研究課題/領域番号 |
16H07260
|
研究機関 | 立教大学 |
研究代表者 |
須永 将史 立教大学, 社会学部, 助教 (90783457)
|
研究期間 (年度) |
2016-08-26 – 2018-03-31
|
キーワード | 会話分析 / マルチモダリティ / 家庭医 / 身体的相互行為 / 東日本大震災 / 医療社会学 |
研究実績の概要 |
本年度は2つのフィールドを軸に展開した。ひとつは、関東圏の診療所に協力いただき、家庭医療の診察場面の医療的相互行為場面である。家庭医たちは、診療所で、ときには患者の自宅で(訪問診察)、診療を行い、患者たちの生活の全体的な状況を視野に入れながら医療ケアを遂行している。もうひとつは、今年度調査を続けていくプロセスで調査としてのかかわりを持つことになった、岩手県内の被災地における病院での既往症患者の診察場面である。2011年の東日本大震災の津波以降、患者の心理的側面も含めた総合診療の必要性がたかまっている。どちらのフィールドも、医療的な相互行為場面であり、非常にミクロなレベルでおきるコミュニケーションが患者をケアするために行なわれており、本研究のテーマである家庭医療のミクロ社会学を解明するためにふさわしいものといえる。 前者の研究では、医師は診察場面で、患者を問診し、身体診察をし、診断をするというプロセスをおこなう。そのなかで、さまざまな仕方で患者の生活に関する情報を収集し、それにあわせて診断プログラムを構築していく。2016年度5月の日本保健医療社会学会では、それまでの研究蓄積を発表した。

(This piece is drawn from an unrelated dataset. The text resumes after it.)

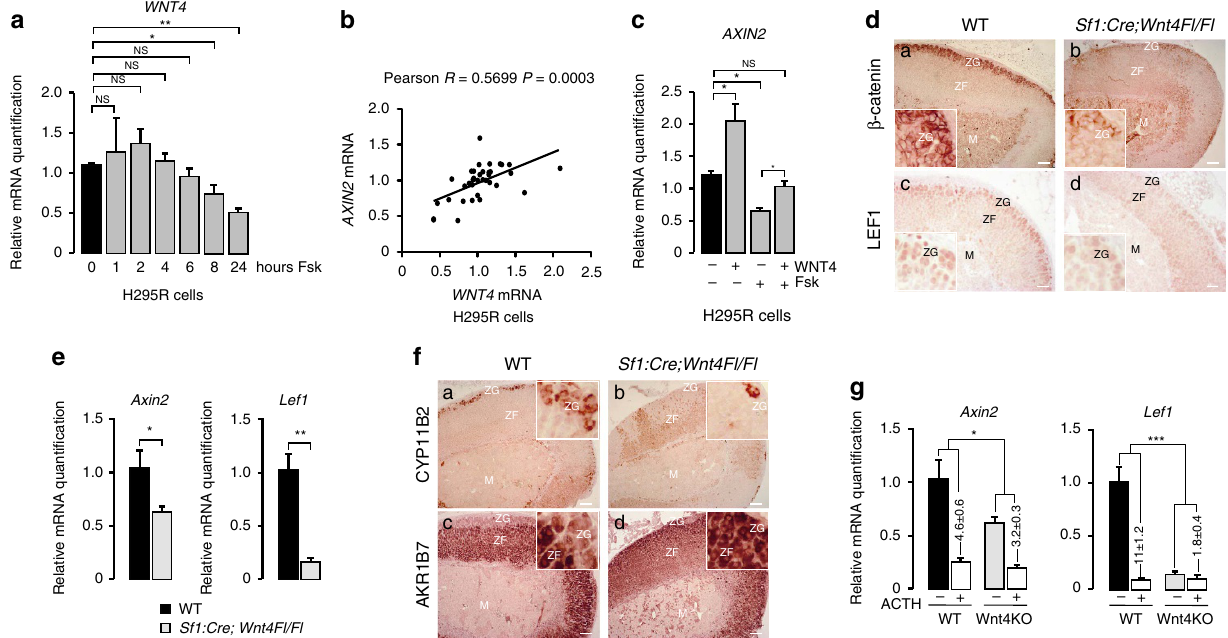
Figure 4 | WNT4 repression mediates the effect of PKA on WNT signalling in the adrenal gland. ( a ) Forskolin represses WNT4 expression in human adrenocortical H295R cells. Human H295R cells were treated with either vehicle (0) or Forskolin 10 (cid:2) 5 M (Fsk) for 1 to 24 h and WNT4 expression was analysed by RTqPCR. Bars represent mean expression in three independent experiments (in triplicate) ± s.e.m. ( b ) AXIN2 and WNT4 expression levels are correlated in H295R cells. AXIN2 and WNT4 expression levels were correlated on the basis of RTqPCR data generated from H295R cell treatments. ( c ) Overexpression of WNT4 reverses the effect of Forskolin on AXIN2 expression. H295R cells were transfected with pCMV-WNT4 to induce overexpression of WNT4 and treated with DMSO or Forskolin 10 (cid:2) 5 M (Fsk) for 8h. Expression of AXIN2 was determined by RTqPCR. Bars represent mean expression in three independent experiments ± s.e.m. Statistical analyses were performed by one-way ANOVA followed by Tukey’s post-hoc test ( d ) Wnt4 genetic ablation inhibits WNT pathway activation in ZG. Expression of b -catenin and WNT pathway target LEF1 was analysed by immunohistochemistry in the adrenals from wild-type and Sf1:Cre;Wnt4Fl/Fl mice . ( e ) Wnt4 genetic ablation is associated with decreased Axin2 and Lef1 expression in the adrenal. Axin2 and Lef1 expression levels were analysed by RTqPCR on mRNAs extracted from wild-type and Sf1:Cre;Wnt4Fl/Fl adrenals. Bars represent the mean expression in 5 animals per group ± s.e.m. Statistical analyses were performed by Student’s t test. ( f ) Wnt4 genetic ablation is associated with loss of ZG differentiation and expansion of ZF. Expression of CYP11B2 (ZG) and AKR1B7 (ZF) was analysed in the adrenals from wild-type and Sf1:Cre;Wnt4Fl/Fl mice. ( g ) The ability of ACTH to repress Axin2 and Lef1 expression is blunted in Wnt4 knockout adrenals. Wild-type and Sf1:Cre;Wnt4Fl/Fl mice were treated for three days with PBS or ACTH (Synacthene Retard) and Axin2 and Lef1 expression levels were evaluated by RTqPCR. Bars represent the mean expression in 5 adrenals per genotype and per treatment group ± s.e.m. Fold repression by ACTH over PBS in both wild-type and Sf1:Cre;Wnt4Fl/Fl mice is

発表者は、須永将史(調査代表者)と黒嶋智美(日本学術振興会特別研究員:現玉川大学助教)であり、それぞれことなるトピックで発表した。また、本研究にとって重要な先行研究と考えられる、カリフォルニア大学のチャールズグッドウィン教授の翻訳も行なった。 それに対し後者の研究では、2016年度内に調査の詳細なスケジュールが決定したこともあり、現段階ではパイロット調査を進行中である。もちろん、これまでの関東圏での医療場面との関連や、これまでの調査のノウハウの蓄積もあるので滞りなく調査は進行している。本格的に調査を行なうのは、次年度(2017年度)という計画を立てた。
|
現在までの達成度 (区分) |
現在までの達成度 (区分)
2: おおむね順調に進展している
理由
これまでの調査は順調に進行している。
|
今後の研究の推進方策 |
2017年度は、調査計画に則って進める。まず、2017年度も、2016年度と同様調査は続ける。得られたデータは,分析にすぐに組み込めるようにデータクリーニングをする。また2017年度は、性別規範と患者による主訴の語り方、コミュニケーションの身体性の2点について、それぞれ分析を行なう。第一に、家庭医療の診察場面において、どのような発話上のプラクティスが主訴提示にあらわれるかを観察することで,性別規範がどのように診断に影響しているのかを解明する。また第二に、具体的な身体的ふるまいの用法や身体の配置という水準での身体性に注目し、それが相互行為をスムーズに進行させたり逆に主訴理解を阻害したりする要因となったりするプロセスを明らかにする。